Лицо Пань Жуна менялось мгновение за мгновением; он поднял глаза на стоящий перед ним хрустальный кубок и долго молчал.
А`Синь… неужели, и она может быть такой? Разве она не была несокрушимой?
С тех пор как они выросли, он видел её слёзы лишь однажды — тогда, когда умер Пань Жуй. Она сидела и молча плакала, и в ту минуту ему безумно хотелось заключить её в объятия, шептать утешение. Но он знал: меньше всего права на это имел именно он. Ведь это он отнял у неё всё.
Он мог только издали украдкой смотреть на неё, на её родителей, и стыд грыз его так, что он порой боялся показаться людям на глаза.
Он и помыслить не мог, что когда-нибудь женится на ней. Но, став её мужем, он больше никогда не видел её слёз. Что бы он ни делал, она сидела напротив — спокойная, безмятежная, будто вне радости и вне скорби.
Он твердил себе: «Она презирает меня. Презирая, она не станет ни печалиться, ни плакать».

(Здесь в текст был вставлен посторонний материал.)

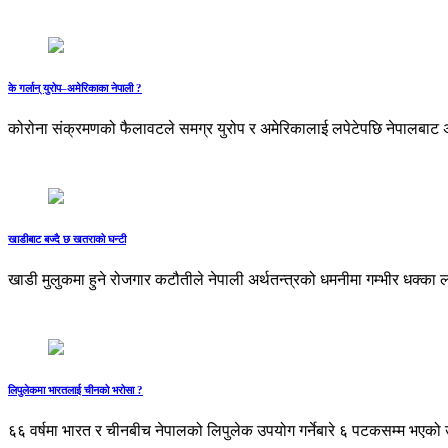
के गर्लान् युरोप–अमेरिकाका नेपाली ?
कोरोना संक्रमणको फैलावटले समग्र युरोप र अमेरिकालाई लपेटेपछि नेपालबाट अध
खाडीबाट बज्दै छ खतराको घन्टी
खाडी मुलुकमा हुने रोजगार कटौतीले नेपाली अर्थतन्त्रको धमनीमा गम्भीर धक्का
लिपुलेकमा भारतलाई चीनको भरोसा ?
६६ वर्षमा भारत र चीनबीच नेपालको लिपुलेक उपयोग गर्नेबारे ६ पटकसम्म भ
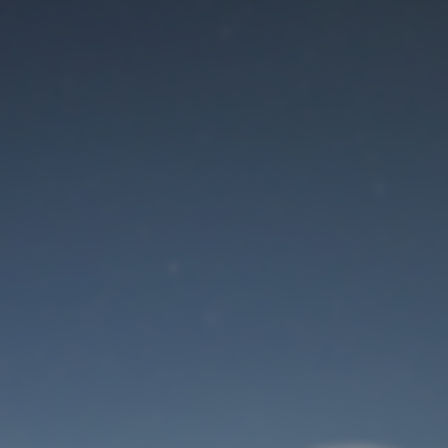
Der Wartungsmodus
ist eingeschaltet
Site will be available soon. Thank you for your patience!
Benutzeranmeldung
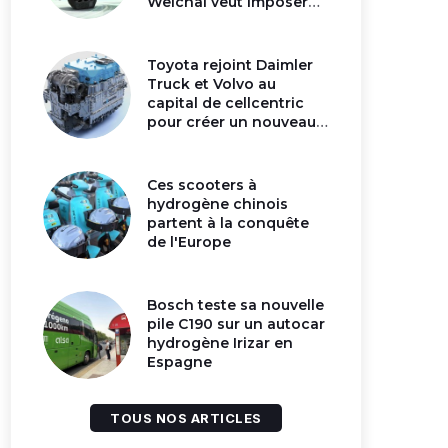
Weichai veut imposer
son moteur à
hydrogène en Chine
Toyota rejoint Daimler
Truck et Volvo au
capital de cellcentric
pour créer un nouveau
géant de la pile
hydrogène
Ces scooters à
hydrogène chinois
partent à la conquête
de l'Europe
Bosch teste sa nouvelle
pile C190 sur un autocar
hydrogène Irizar en
Espagne
TOUS NOS ARTICLES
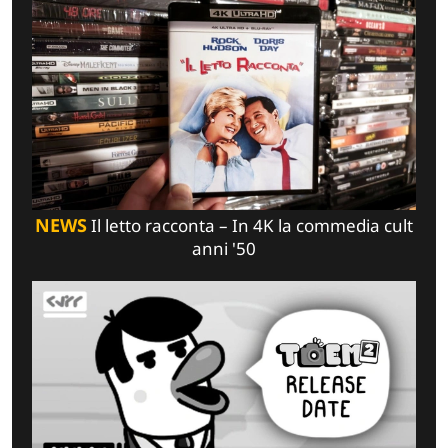
NEWS
Il letto racconta – In 4K la commedia cult
anni '50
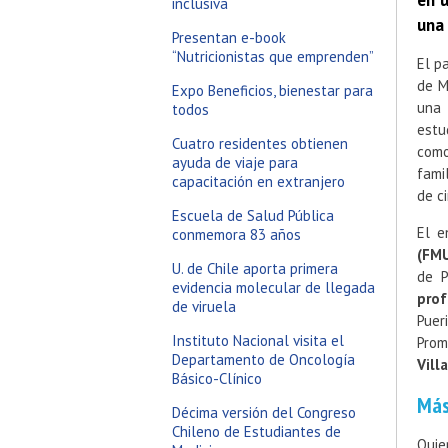
en u
inclusiva
una 
Presentan e-book
“Nutricionistas que emprenden”
El p
de M
Expo Beneficios, bienestar para
una 
todos
estu
Cuatro residentes obtienen
como
ayuda de viaje para
fami
capacitación en extranjero
de c
Escuela de Salud Pública
El e
conmemora 83 años
(FMU
U. de Chile aporta primera
de P
evidencia molecular de llegada
pro
de viruela
Puer
Instituto Nacional visita el
Prom
Departamento de Oncología
Vill
Básico-Clínico
Más
Décima versión del Congreso
Chileno de Estudiantes de
Quie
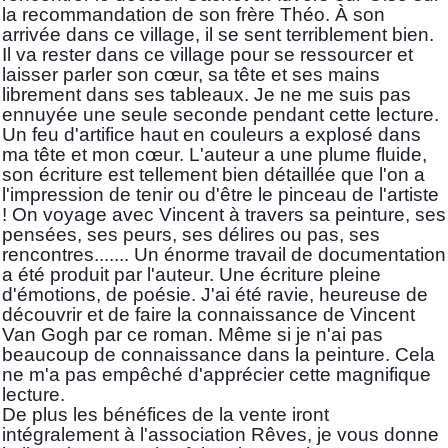
la recommandation de son frère Théo. À son
arrivée dans ce village, il se sent terriblement bien.
Il va rester dans ce village pour se ressourcer et
laisser parler son cœur, sa tête et ses mains
librement dans ses tableaux. Je ne me suis pas
ennuyée une seule seconde pendant cette lecture.
Un feu d'artifice haut en couleurs a explosé dans
ma tête et mon cœur. L'auteur a une plume fluide,
son écriture est tellement bien détaillée que l'on a
l'impression de tenir ou d'être le pinceau de l'artiste
! On voyage avec Vincent à travers sa peinture, ses
pensées, ses peurs, ses délires ou pas, ses
rencontres....... Un énorme travail de documentation
a été produit par l'auteur. Une écriture pleine
d'émotions, de poésie. J'ai été ravie, heureuse de
découvrir et de faire la connaissance de Vincent
Van Gogh par ce roman. Même si je n'ai pas
beaucoup de connaissance dans la peinture. Cela
ne m'a pas empêché d'apprécier cette magnifique
lecture.
De plus les bénéfices de la vente iront
intégralement à l'association Rêves, je vous donne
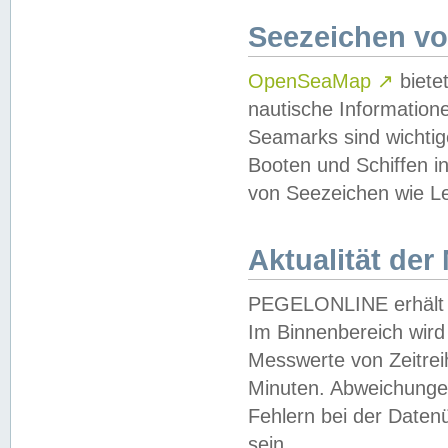
Seezeichen v
OpenSeaMap
↗
biete
nautische Information
Seamarks sind wichtig
Booten und Schiffen i
von Seezeichen wie Le
Aktualität der
PEGELONLINE erhält u
Im Binnenbereich wird 
Messwerte von Zeitreih
Minuten. Abweichungen
Fehlern bei der Daten
sein.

Он жаждал увидеть её слёзы, как доказательство, что он хоть что-то значит. Но теперь, когда они всё же пролились, он понял — это совсем не то, чего он ждал.
Увидев Пань Жуна в таком состоянии, Мудань поняла: больше от него добиться нельзя. Она лишь бросила знак Гуйцзы и Шу`эр и решительным шагом вышла из комнаты.
У лестницы её встретила Майя, лениво облокотившись на перила. Она улыбалась, бросая томные взгляды из-под полуопущенных ресниц, и на певучем, чуть ломаном гуаньхуа[1] сказала:
— Рабыня думала, что только что вы должны были плеснуть вином в меня.
Мудань на миг задумалась, затем спокойно ответила:
— Я бросаю только в тех, кто этого заслуживает. Зачем же — в тебя?
Майя засмеялась, но в смехе её слышалась сталь:
— Верно, рабыне и не полагается… Плеснуть нужно мужчинам. — Потом её лицо посерьёзнело, и она спросила: — Позвольте осведомиться: вы ведь из семьи Хэ, что держит лавку благовоний? Я слыхала, будто в семье Хэ всего шесть сыновей, но про седьмого никогда. Лишь теперь вижу: «седьмой господин» на деле прекрасная барышня.
Шу`эр недовольно нахмурилась: повадки этой чужеземки казались ей слишком вольными, а обращение к Мудань — и вовсе дерзким. Она потянула Мудань за рукав, намекая, что пора уходить. Мудань лишь слегка кивнула Майя и, не говоря более ни слова, направилась вниз по лестнице.
Майя шагнула вперёд и с улыбкой проговорила:
— Люлян всё же щедрый хозяин. Он тут, позади, хотите — рабыня позовёт его для седьмой барышни? Может, удастся выпросить пару монет на новую одежду.
Мудань нахмурилась, внимательно глядя на Майю. В тот день, когда она рассказала обо всём госпоже Цэнь, Эрлян и Улян тайком наведались в лавку. Торговля там шла уже хуже, чем прежде, но явных потерь ни в деньгах, ни в товарах они не обнаружили. Люлян, похоже, тоже что-то почуял и стал осторожнее — почти не выходил из дому, во всём проявлял осмотрительность.
Эрлян и Улян устроили проверку, несколько раз приставляли людей проследить за ним, но так и не застали его с поличным. В итоге им пришлось ограничиться намёками и предостережениями. Люлян же не смирился, а ещё и повздорил с Эрляном и Уляном, обвинив их в несправедливости.
Наложница Ян, не в силах сдержать слёз, жаловалась госпоже Цэнь: дескать, пока господин Чжичжун отсутствовал дома, Эрлян и Улян намеренно придирались к Люляну, теснили его, выжимали из общего дела. От этих жалоб сердце у обоих братьев немного охладилось: они решили, что лавкой и так управляют строго, старший приказчик зорко следит, — значит, можно больше не вмешиваться в дела Люляна, лишь осторожно присматривать и лишний раз не упоминать. Кто бы мог подумать, что именно сегодня им придётся столкнуться с этим вновь.
[1] Термин «гуаньхуа» (官话, «речь чиновников») появился только в эпоху Мин–Цин. В Тан же общим стандартом служил письменный вэньянь, а устная речь различалась по регионам. Поэтому «ломаный гуаньхуа» в тексте можно понимать, как анахронизм, или же как указание на «ломаную столичную речь».